Bij een Doode natuur leverde Ed. Quiton nog een gezicht op eene hoeve; Aug. Serrure, Voor de soirée, en eene Fruitplukster; eene allerliefste meid, die op eene bank geklommen is om vruchten te plukken, maar die veel te lijden heeft van de nabijheid eener jonge deerne, die croket speelt op het zeestrand, door C. Ebert vervaardigd. Hoe zand en zee en lucht als achtergrond op eenig figuur eenen noodlottigen invloed kan uitoefenen, zal voor velen een raadsel wezen, doch alles hangt af van de wijze waarop die voorwerpen geschilderd zijn.
De Miniaturiste, van Godding, is zoo gothiek in hare houding en uitdrukking als in het werk dat zij verricht, en bekomt daardoor een archaïek karakter.
Eene Orientaalsche vrouw, van Fritz Hanno, stelt eene goede studie daar, de uitdrukking van mond en oogen treft; maar waarom modellen in het verre Oosten gaan zoeken, om ze in het Westen te schilderen, wanneer onze landstreek zooveel schilderachtigs aanbiedt?
E. Moerenhout blijft immer even verliefd op zijne maaneffekten, waarvan hij er twee, en H. Segers op zijne Scheldegezichten, waarvan hij er een ten toon stelt.
Pierrette, van H. Timmermans, zou grooter succes hebben, indien hij ze lieftalliger wist aan- en in te kleeden.
De Petit Bourgogne, van L. van Engelen, is eene buiten herberg, een soort van boomgaard, met tafels en stoelen bezet. In dit stuk is veel meer eenheid dan in eene vroeger geleverde schilderij van dien aard: elk deel werkt hier samen tot het vormen van een lustig en luchtig geheel.
Het mansportret van E. Sibert is sober en klassiek, zoowel van teekening als van kleur.
Eene regenbui, van A. de Keyzer, geeft met juistheid dit natuurverschijnsel weer, de tegenoverstelling van kleur der donkere lucht en der groene boomen, is vooral treffend.

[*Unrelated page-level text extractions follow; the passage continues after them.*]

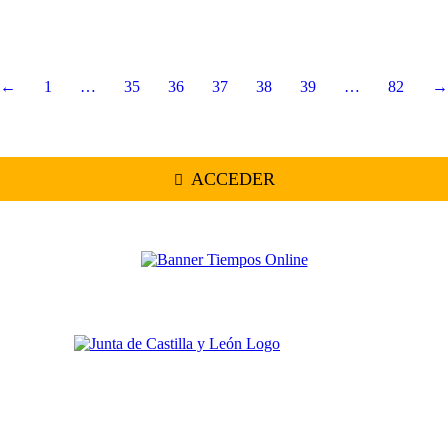
←
1
…
35
36
37
38
39
…
82
→
ACCEDER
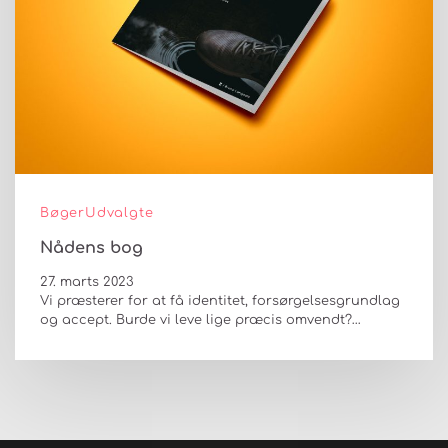
Bøger
Udvalgte
Nådens bog
27. marts 2023
Vi præsterer for at få identitet, forsørgelsesgrundlag
og accept. Burde vi leve lige præcis omvendt?…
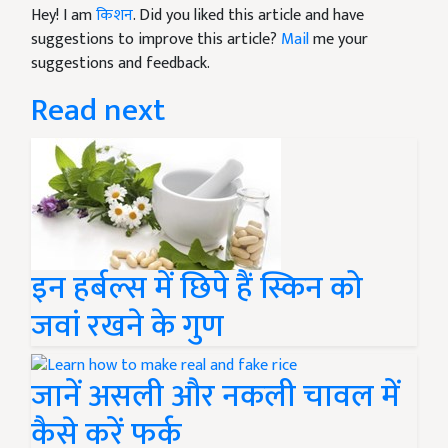
Hey! I am
किशन
. Did you liked this article and have
suggestions to improve this article?
Mail
me your
suggestions and feedback.
Read next
इन हर्बल्स में छिपे हैं स्किन को
जवां रखने के गुण
जानें असली और नकली चावल में
कैसे करें फर्क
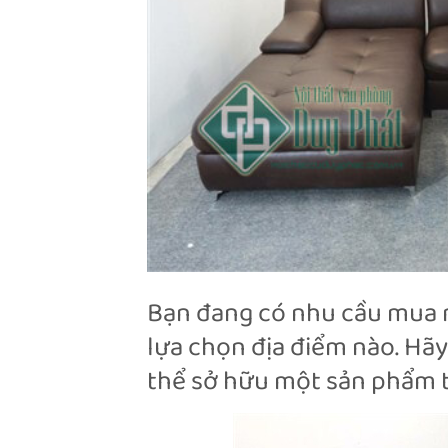
Bạn đang có nhu cầu mua m
lựa chọn địa điểm nào. Hãy
thể sở hữu một sản phẩm th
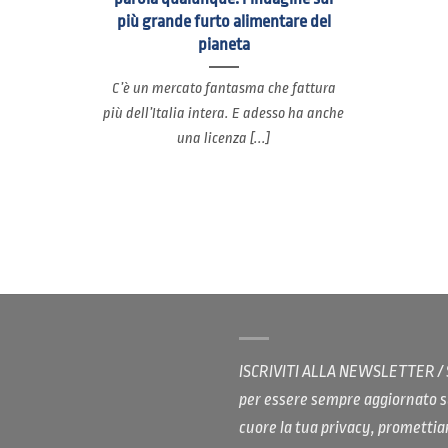
più grande furto alimentare del
pianeta
C’è un mercato fantasma che fattura
più dell’Italia intera. E adesso ha anche
una licenza [...]
ISCRIVITI ALLA NEWSLETTER 
per essere sempre aggiornato s
cuore la tua privacy, promett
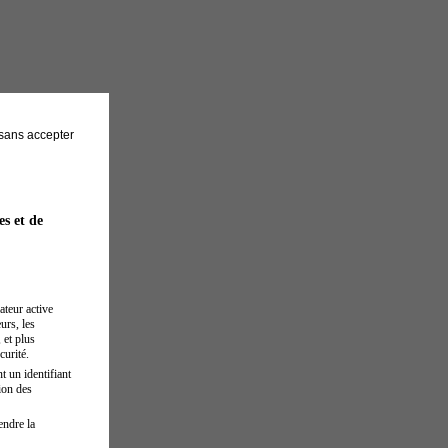
sans accepter
es et de
ateur active
urs, les
 et plus
curité.
t un identifiant
ion des
endre la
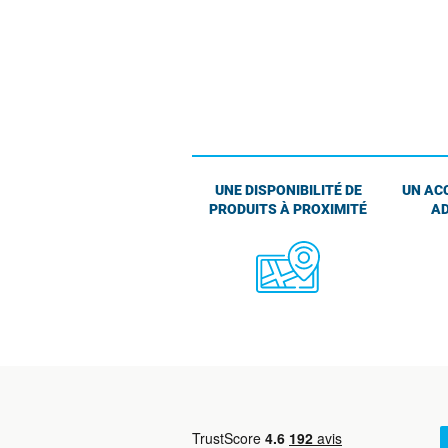
UNE DISPONIBILITÉ DE
UN AC
PRODUITS À PROXIMITÉ
AD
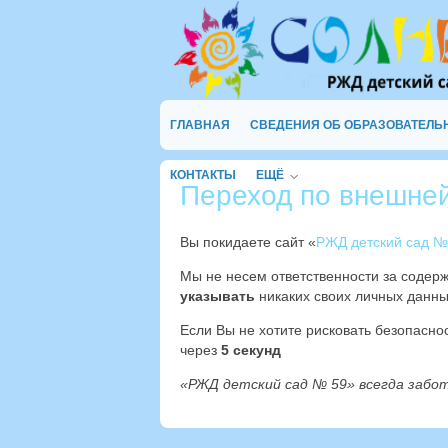
ГЛАВНАЯ
СВЕДЕНИЯ ОБ ОБРАЗОВАТЕЛЬ
КОНТАКТЫ
ЕЩЁ
Переход по внешне
Вы покидаете сайт «
РЖД детский сад №
Мы не несем ответственности за содер
указывать
никаких своих личных данны
Если Вы не хотите рисковать безопасн
через
4
секунд
«РЖД детский сад № 59» всегда забо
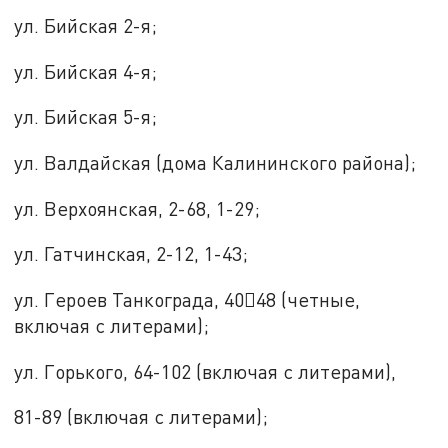
ул. Бийская 2-я;
ул. Бийская 4-я;
ул. Бийская 5-я;
ул. Валдайская (дома Калининского района);
ул. Верхоянская, 2-68, 1-29;
ул. Гатчинская, 2-12, 1-43;
ул. Героев Танкограда, 4048 (четные,
включая с литерами);
ул. Горького, 64-102 (включая с литерами),
81-89 (включая с литерами);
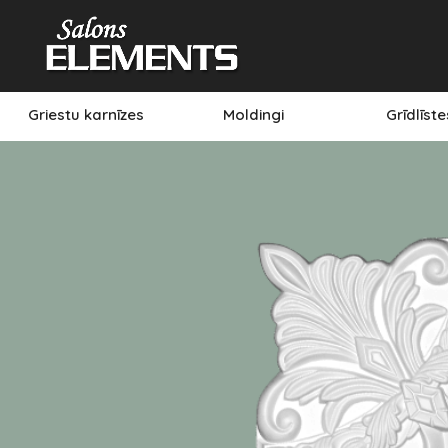
Griestu karnīzes
Moldingi
Grīdlīst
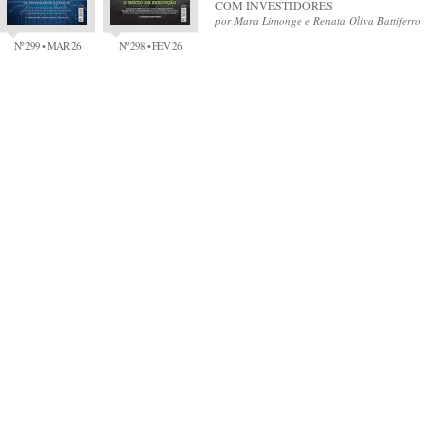
COM INVESTIDORES
por Mara Limonge e Renata Oliva Battiferro
Nº 299 • MAR 26
Nº 298 • FEV 26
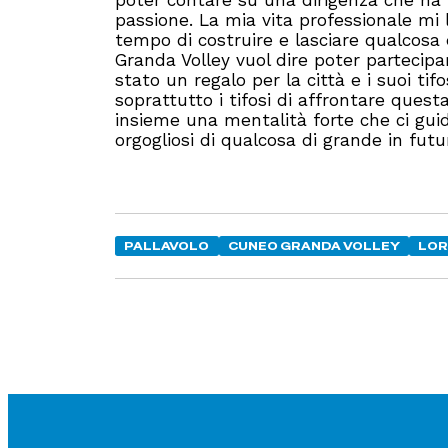
poter contare su una dirigenza che ha l
passione. La mia vita professionale mi 
tempo di costruire e lasciare qualcosa
Granda Volley vuol dire poter partecipa
stato un regalo per la città e i suoi tif
soprattutto i tifosi di affrontare que
insieme una mentalità forte che ci guidi
orgogliosi di qualcosa di grande in futur
PALLAVOLO
CUNEO GRANDA VOLLEY
LOR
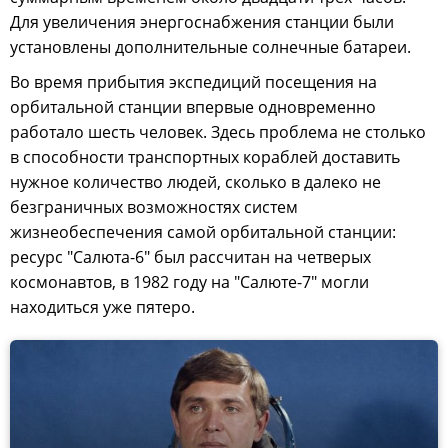
Для увеличения энергоснабжения станции были
установлены дополнительные солнечные батареи.
Во время прибытия экспедиций посещения на
орбитальной станции впервые одновременно
работало шесть человек. Здесь проблема не столько
в способности транспортных кораблей доставить
нужное количество людей, сколько в далеко не
безграничных возможностях систем
жизнеобеспечения самой орбитальной станции:
ресурс "Салюта-6" был рассчитан на четверых
космонавтов, в 1982 году на "Салюте-7" могли
находиться уже пятеро.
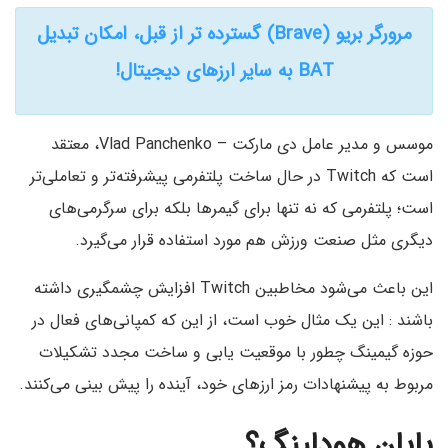
مرورگر بریو (Brave) گسترده تر از قبل، امکان تبدیل
BAT به سایر ارزهای دیجیتال!
موسس و مدیر عامل دی مارکت – Vlad Panchenko، معتقد
است که Twitch در حال ساخت پلتفرمی پیشرفته‌تر و تعاملی‌تر
است؛ پلتفرمی که نه تنها برای گیمرها بلکه برای سرگرمی‌های
دیگری مثل صنعت ورزش هم مورد استفاده قرار می‌گیرد.
این باعث می‌شود مخاطبین Twitch افزایش چشمگیری داشته
باشند : این یک مثال خوب است، از این که کمپانی‌های فعال در
حوزه گیمینگ چطور با موقعیت یابی و ساخت مجدد تشکیلات
مربوط به پیشنهادات رمز ارزهای خود، آینده را پیش بینی می‌کنند.
پایان هودلینگ؟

De Lievelingen van grootvader, van E. de Jans, drie levensgroote figuren, een oud man die zijne twee kleinkinderen troetelt, is eene ernstige schilderij. De figuren zouden er wellicht bij gewonnen hebben, te voeten uit geschilderd geweest te zijn; men zou alsdan beter zien hoe de groep ineen zit, en waarop het rechtstaande meisje rust.
De schildering der vleezen verdient allen lof; het kindje op den schoot valt wel wat groot om zich zoo argeloos en kinderlijk ten toon te spreiden.
Em. Claus zond twee stuks: Morgend, een zonnig paneeltje, en de Hooisters. Dit laatste munt uit door helder licht en perspectief; de teekening der vrouw die men op den rug ziet, is ook merkwaardig.
Een ander landelijk tooneel, eene Kempische Idylle, van Frans van Kuyck, trekt de aandacht van verre; het is helderder dan wat de schilder in den laatsten tijd leverde.
Eene vrijagie van anderen aard, is die welke E. Boks met den naam van Een duo voorstelt. Het is eigentlijk een trio, tusschen den tenor of huisknecht, de Chanteuse légère, de bovenmeid, en de contra alto, de dame des huizes, die eene valsche noot aanheft, terwijl eenige huizen verder in de straat, de muzikale trio van C. Cap zijn best doet om zoo juist mogelijk te spelen.
De Watermolen, van J. Janssens, is met de uiterste zorg afgewerkt, en daarbij nochtans krachtig en vol leven.
September morgend, te Scheveningen, van H. Bource, stelt eene gezonde visschersdochter voor, omgeven van geel zonlicht, en waarvan het hoofdje bevallig uitlost onder de mand die zij draagt.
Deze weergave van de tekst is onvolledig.